> **Work to complete**: Copy the text of every row below word for word, leaving out the pictures.

*** Supplied material Section Begins ***

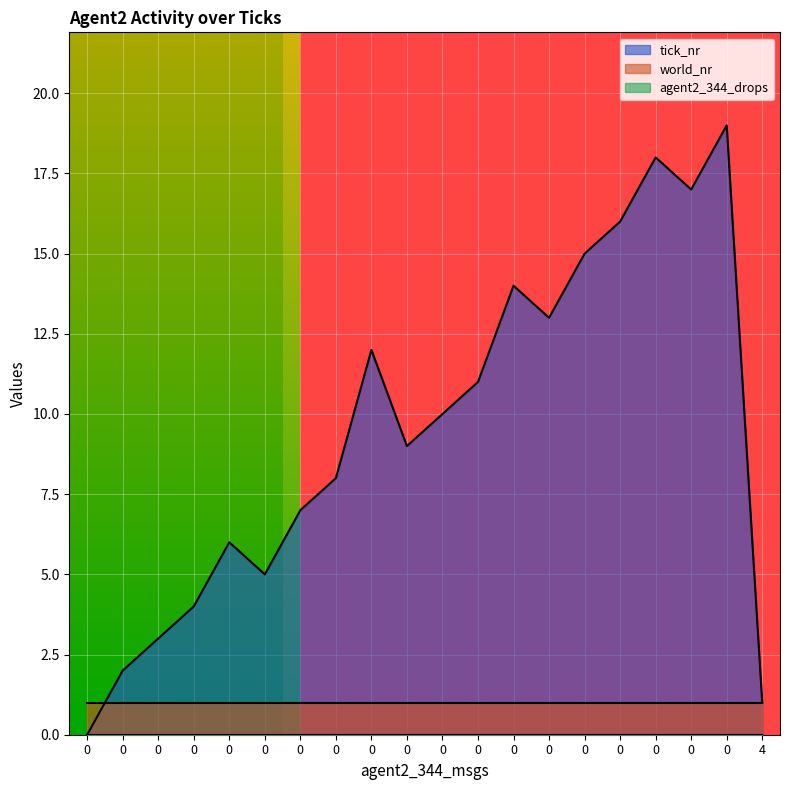

What is the lowest value of the world_nr series?

1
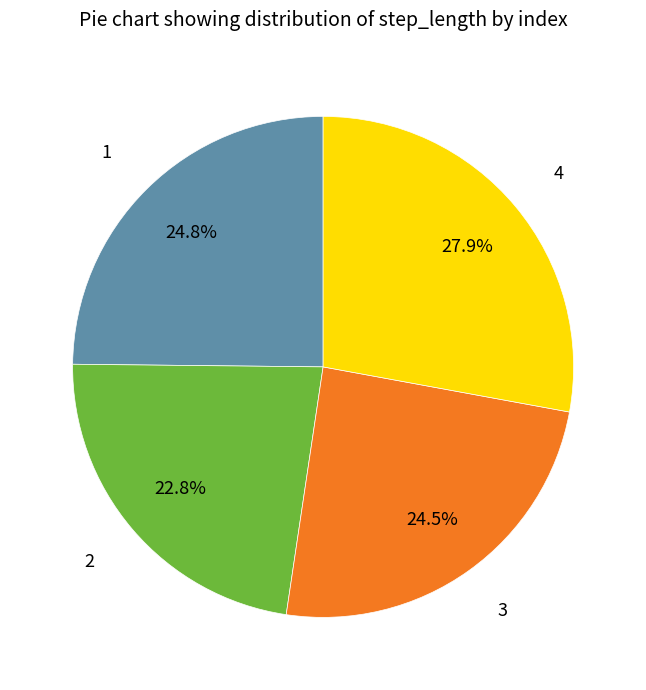

To the nearest percent, what is the average slice percentage?

25%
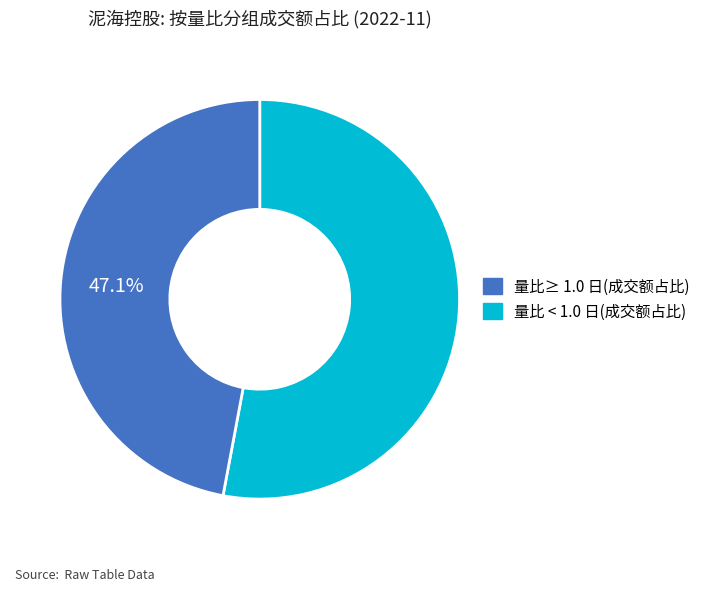

Is there a majority slice in this chart?

Yes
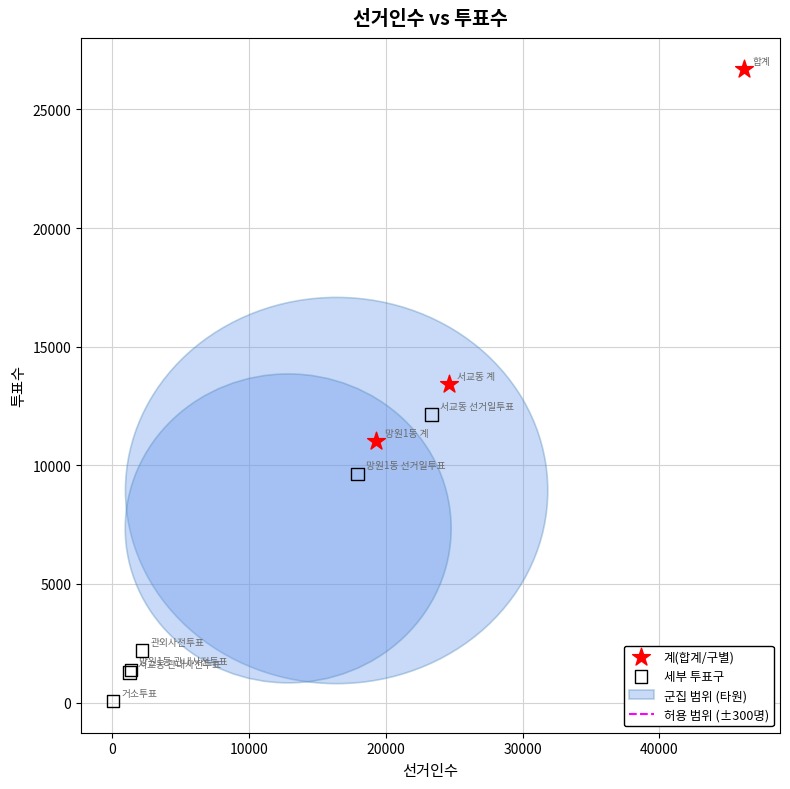

Which series has the widest spread of Y values?

계(합계/구별)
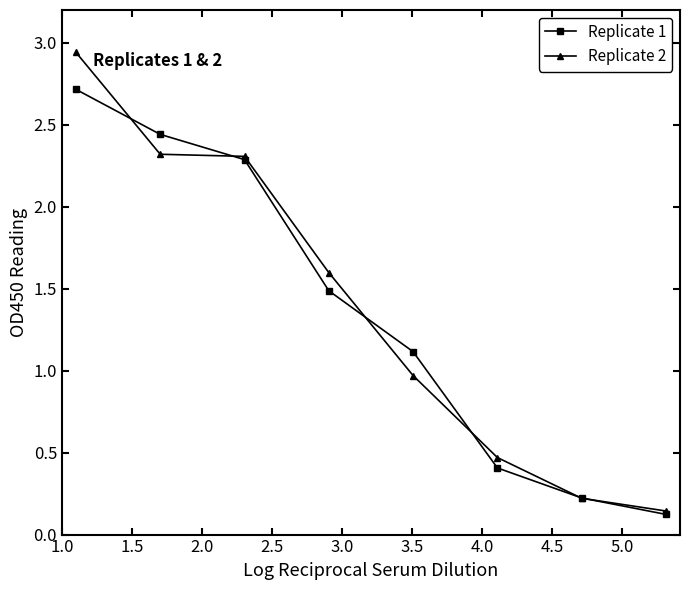

True or false: Replicate 1 has more than 0 interior local peaks.

False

*** Supplied material Section Ends ***

> **Exercise result**:
What is the lowest value of the world_nr series?

1

To the nearest percent, what is the average slice percentage?

25%

Is there a majority slice in this chart?

Yes

Which series has the widest spread of Y values?

계(합계/구별)

True or false: Replicate 1 has more than 0 interior local peaks.

False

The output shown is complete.